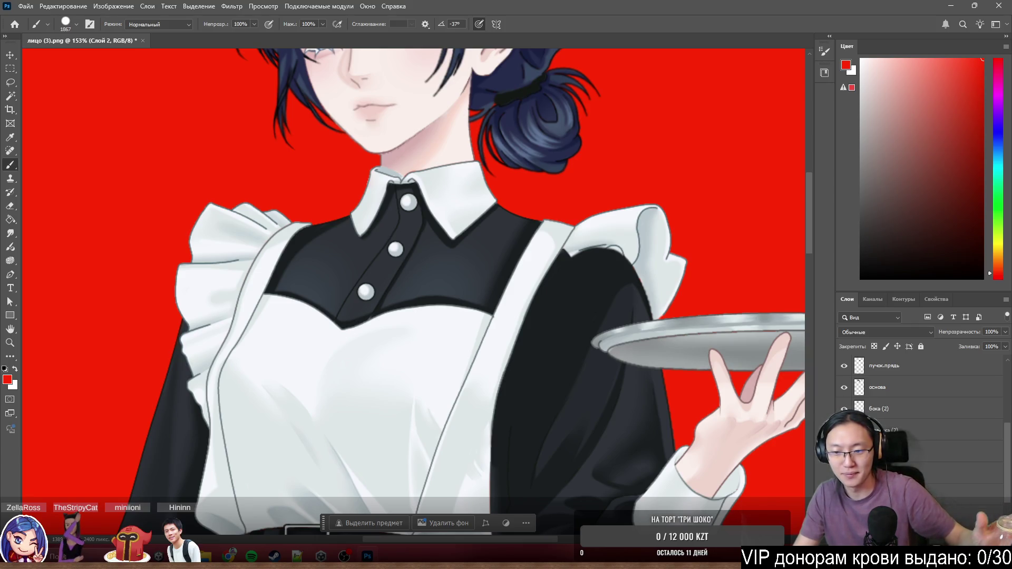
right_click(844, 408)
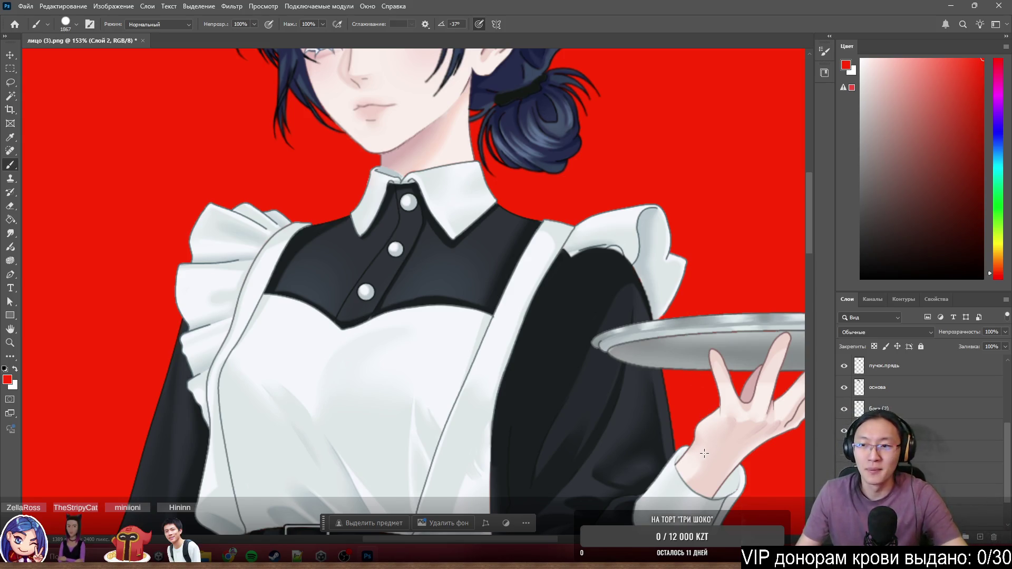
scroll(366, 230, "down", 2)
=======
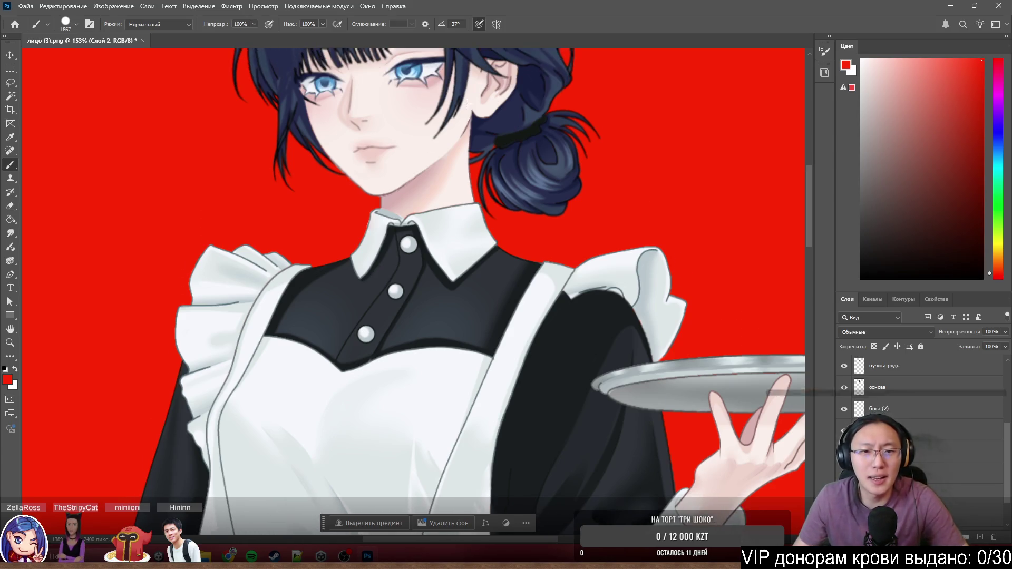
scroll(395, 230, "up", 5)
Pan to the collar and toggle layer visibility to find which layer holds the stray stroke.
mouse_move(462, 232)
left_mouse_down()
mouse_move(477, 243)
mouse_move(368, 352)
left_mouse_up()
=======
• **Task prompt**
Among the entries above, locate the lines containing "mouse_move(477, 243)" and "left_mouse_up()", and transcribe exactly those two lines and all lines between.

• **Answer space**
mouse_move(477, 243)
mouse_move(368, 352)
left_mouse_up()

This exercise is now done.